TO DO:
A – In the post about the English translation of Simone de Beauvoir's "Le deuxième sexe," condense the paragraph beginning "Why was it so badly translated?" into two or three sentences that keep its main facts.
B – Reproduce the passage of the post on the English translation of de Beauvoir's book starting with "Why was it so" and going on through "time) feminist's work.".

TEXT PROVIDED:
========================================================================
Specialisation
August 23, 2004
Thanks a lot to Zachary for sending me the link to a NY Times article about how bad the English translation of Simone de Beauvoir's highly influencial "Le deuxième sexe" is. The article won't be available for much longer, so I suggest you go and read it quickly before you have to pay for it.
Why was it so badly translated? Because the translator, Howard Madison Parshley, was a "retired professor of zoology who had written a book on human reproduction and regularly reviewed books on sex for The New York Herald Tribune". He had never studied philosophy or existentialism. No wonder he did such a poor job; the language used by De Beauvoir is highly specific to a certain current of philosophy and she was developing a new vision of what it meant to be a woman: "One is not born, but rather becomes, a woman." It was thus rather optimistic to hope that an ageing sexologist might come up with a faithful translation of a radical (at the time) feminist's work.
========================================================================
DATASET ENTRIES:
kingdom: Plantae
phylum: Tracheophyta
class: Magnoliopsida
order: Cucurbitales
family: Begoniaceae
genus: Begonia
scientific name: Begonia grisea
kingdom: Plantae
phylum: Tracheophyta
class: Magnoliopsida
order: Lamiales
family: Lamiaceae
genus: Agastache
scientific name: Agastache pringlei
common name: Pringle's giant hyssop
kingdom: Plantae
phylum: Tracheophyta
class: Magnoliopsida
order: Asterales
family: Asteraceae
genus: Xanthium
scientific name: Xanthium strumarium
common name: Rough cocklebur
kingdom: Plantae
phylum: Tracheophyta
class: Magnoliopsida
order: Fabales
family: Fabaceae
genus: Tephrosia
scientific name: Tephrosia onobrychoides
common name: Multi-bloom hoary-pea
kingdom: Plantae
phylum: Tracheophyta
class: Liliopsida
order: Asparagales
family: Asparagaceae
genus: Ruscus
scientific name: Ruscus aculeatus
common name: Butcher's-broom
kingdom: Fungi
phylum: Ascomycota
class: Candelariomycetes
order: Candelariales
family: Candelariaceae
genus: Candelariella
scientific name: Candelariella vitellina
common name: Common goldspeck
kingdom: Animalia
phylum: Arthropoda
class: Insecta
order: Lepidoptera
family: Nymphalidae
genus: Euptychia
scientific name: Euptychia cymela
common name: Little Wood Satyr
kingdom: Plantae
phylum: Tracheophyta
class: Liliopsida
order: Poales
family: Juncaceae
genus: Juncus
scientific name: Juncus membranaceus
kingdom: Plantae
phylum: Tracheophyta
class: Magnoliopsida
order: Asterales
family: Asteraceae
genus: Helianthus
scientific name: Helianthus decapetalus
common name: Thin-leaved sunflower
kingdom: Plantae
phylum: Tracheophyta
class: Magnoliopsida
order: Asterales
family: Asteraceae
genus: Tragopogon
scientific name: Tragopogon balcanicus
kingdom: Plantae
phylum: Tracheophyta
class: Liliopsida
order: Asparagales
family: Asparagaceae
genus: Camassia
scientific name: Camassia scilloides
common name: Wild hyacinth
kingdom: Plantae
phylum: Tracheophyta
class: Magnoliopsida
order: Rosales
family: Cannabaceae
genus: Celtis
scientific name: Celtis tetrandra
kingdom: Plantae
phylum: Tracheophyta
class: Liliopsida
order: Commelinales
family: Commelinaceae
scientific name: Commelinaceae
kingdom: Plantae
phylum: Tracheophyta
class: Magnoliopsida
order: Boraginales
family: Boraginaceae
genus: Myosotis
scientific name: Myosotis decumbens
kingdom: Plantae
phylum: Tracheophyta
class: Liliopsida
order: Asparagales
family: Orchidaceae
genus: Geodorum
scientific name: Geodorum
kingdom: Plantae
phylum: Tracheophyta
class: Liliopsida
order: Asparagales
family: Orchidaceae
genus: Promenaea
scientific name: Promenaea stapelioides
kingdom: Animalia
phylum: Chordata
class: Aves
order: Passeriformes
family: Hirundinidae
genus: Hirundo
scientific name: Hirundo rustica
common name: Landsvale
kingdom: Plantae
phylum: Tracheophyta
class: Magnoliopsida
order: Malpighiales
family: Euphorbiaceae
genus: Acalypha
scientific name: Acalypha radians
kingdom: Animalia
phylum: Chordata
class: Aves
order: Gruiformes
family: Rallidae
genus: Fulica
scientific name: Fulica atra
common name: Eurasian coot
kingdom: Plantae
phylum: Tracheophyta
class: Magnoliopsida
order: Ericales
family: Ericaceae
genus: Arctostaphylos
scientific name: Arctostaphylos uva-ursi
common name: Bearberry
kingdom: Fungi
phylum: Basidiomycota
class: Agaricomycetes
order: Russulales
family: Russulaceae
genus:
========================================================================
THE ANSWERS:
A – The translation was poor because its translator, Howard Madison Parshley, was a retired zoology professor who had written a book on human reproduction and regularly reviewed books on sex for The New York Herald Tribune, and he had never studied philosophy or existentialism. De Beauvoir's language is specific to a certain current of philosophy, and she was developing a new vision of what it meant to be a woman ("One is not born, but rather becomes, a woman"). Expecting an aging sexologist to faithfully translate the work of a feminist who was radical at the time was therefore optimistic.

B –
Why was it so badly translated? Because the translator, Howard Madison Parshley, was a "retired professor of zoology who had written a book on human reproduction and regularly reviewed books on sex for The New York Herald Tribune". He had never studied philosophy or existentialism. No wonder he did such a poor job; the language used by De Beauvoir is highly specific to a certain current of philosophy and she was developing a new vision of what it meant to be a woman: "One is not born, but rather becomes, a woman." It was thus rather optimistic to hope that an ageing sexologist might come up with a faithful translation of a radical (at the time) feminist's work.